Which lines of the entries hold the string "café"? Copy each one.
*** DATA SHOWN
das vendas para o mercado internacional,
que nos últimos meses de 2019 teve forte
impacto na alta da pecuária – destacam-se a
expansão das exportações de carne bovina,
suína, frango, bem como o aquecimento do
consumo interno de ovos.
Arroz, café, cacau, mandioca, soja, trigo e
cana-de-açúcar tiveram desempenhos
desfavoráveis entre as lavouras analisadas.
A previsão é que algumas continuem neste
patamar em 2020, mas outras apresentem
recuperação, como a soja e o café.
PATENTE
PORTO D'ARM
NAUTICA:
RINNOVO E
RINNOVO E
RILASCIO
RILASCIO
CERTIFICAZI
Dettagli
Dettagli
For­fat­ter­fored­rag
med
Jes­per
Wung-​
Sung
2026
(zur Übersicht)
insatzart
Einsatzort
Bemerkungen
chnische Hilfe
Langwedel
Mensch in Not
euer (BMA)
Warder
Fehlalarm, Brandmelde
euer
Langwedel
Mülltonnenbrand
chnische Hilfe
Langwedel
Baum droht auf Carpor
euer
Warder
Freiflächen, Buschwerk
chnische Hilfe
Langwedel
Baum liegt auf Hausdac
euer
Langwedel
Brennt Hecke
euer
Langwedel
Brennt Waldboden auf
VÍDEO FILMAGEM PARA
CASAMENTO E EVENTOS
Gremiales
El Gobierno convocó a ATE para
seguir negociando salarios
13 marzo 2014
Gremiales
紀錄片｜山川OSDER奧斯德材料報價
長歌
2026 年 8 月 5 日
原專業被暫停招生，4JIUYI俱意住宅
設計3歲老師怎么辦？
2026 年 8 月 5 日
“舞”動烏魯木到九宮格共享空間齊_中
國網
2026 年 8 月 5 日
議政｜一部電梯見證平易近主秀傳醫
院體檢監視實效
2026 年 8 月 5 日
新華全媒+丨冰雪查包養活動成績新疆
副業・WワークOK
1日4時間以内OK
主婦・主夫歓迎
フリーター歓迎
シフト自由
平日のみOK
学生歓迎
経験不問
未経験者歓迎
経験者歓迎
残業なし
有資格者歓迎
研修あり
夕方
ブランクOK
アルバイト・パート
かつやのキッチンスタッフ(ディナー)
******
RESULT:
Arroz, café, cacau, mandioca, soja, trigo e
recuperação, como a soja e o café.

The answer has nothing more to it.